**About this exercise**: What the task needs is the data below, written out verbatim.

___ Data extracts

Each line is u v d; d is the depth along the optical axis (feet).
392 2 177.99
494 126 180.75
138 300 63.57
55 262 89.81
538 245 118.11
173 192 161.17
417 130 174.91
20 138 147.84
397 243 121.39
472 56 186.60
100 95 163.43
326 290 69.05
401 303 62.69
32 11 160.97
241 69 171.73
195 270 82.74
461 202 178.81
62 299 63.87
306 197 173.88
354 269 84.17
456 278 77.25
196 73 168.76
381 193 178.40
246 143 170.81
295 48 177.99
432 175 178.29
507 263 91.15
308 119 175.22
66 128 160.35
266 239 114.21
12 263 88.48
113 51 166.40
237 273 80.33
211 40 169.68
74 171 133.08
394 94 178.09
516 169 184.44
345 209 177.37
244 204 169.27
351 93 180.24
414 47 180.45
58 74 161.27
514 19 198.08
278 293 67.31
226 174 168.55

______

**Task output**:
Each line is u v d; d is the depth along the optical axis (feet).
392 2 177.99
494 126 180.75
138 300 63.57
55 262 89.81
538 245 118.11
173 192 161.17
417 130 174.91
20 138 147.84
397 243 121.39
472 56 186.60
100 95 163.43
326 290 69.05
401 303 62.69
32 11 160.97
241 69 171.73
195 270 82.74
461 202 178.81
62 299 63.87
306 197 173.88
354 269 84.17
456 278 77.25
196 73 168.76
381 193 178.40
246 143 170.81
295 48 177.99
432 175 178.29
507 263 91.15
308 119 175.22
66 128 160.35
266 239 114.21
12 263 88.48
113 51 166.40
237 273 80.33
211 40 169.68
74 171 133.08
394 94 178.09
516 169 184.44
345 209 177.37
244 204 169.27
351 93 180.24
414 47 180.45
58 74 161.27
514 19 198.08
278 293 67.31
226 174 168.55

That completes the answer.